◆ PROBLEM STATEMENT ◆
Update each line of the listing below by replacing "scientific name" with "binomial name", leaving everything else unchanged and omitting the pictures.

(Data listing)
====================

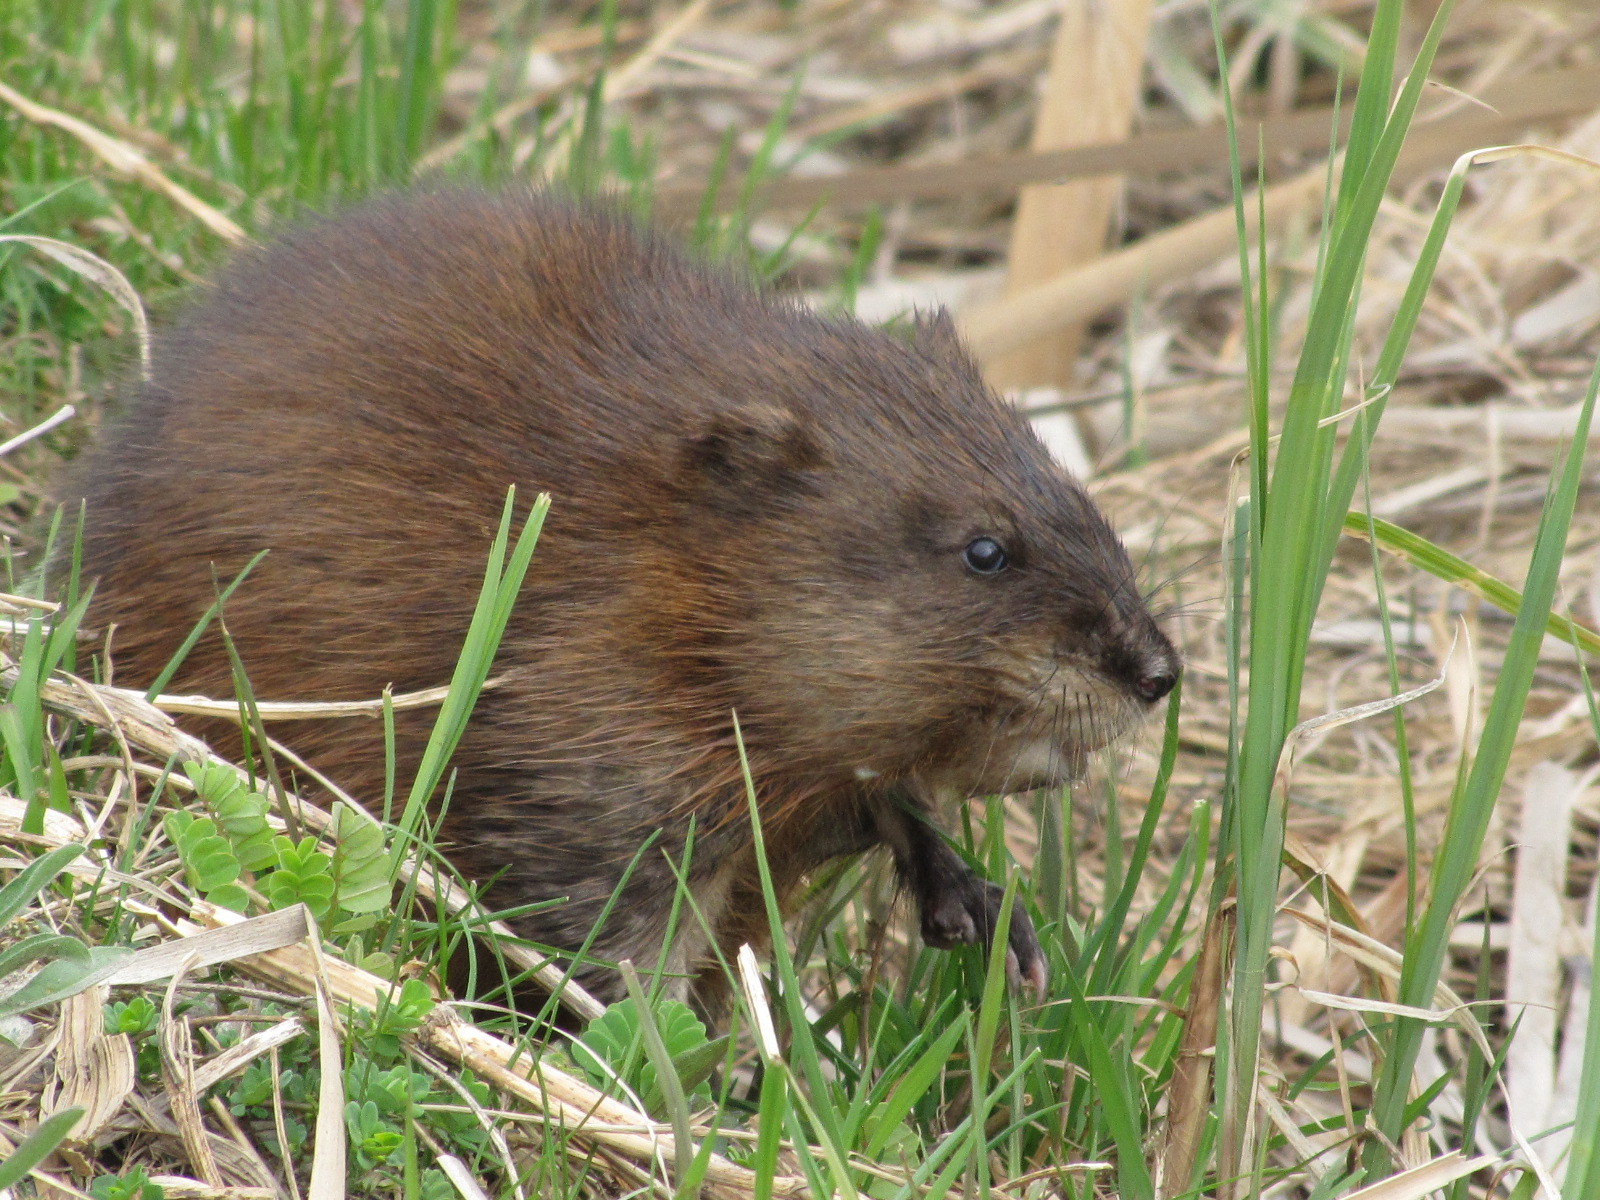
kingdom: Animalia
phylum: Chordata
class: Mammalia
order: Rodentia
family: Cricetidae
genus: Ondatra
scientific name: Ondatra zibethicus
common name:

====================

◆ SOLUTION FOR THIS PROBLEM ◆
kingdom: Animalia
phylum: Chordata
class: Mammalia
order: Rodentia
family: Cricetidae
genus: Ondatra
binomial name: Ondatra zibethicus
common name:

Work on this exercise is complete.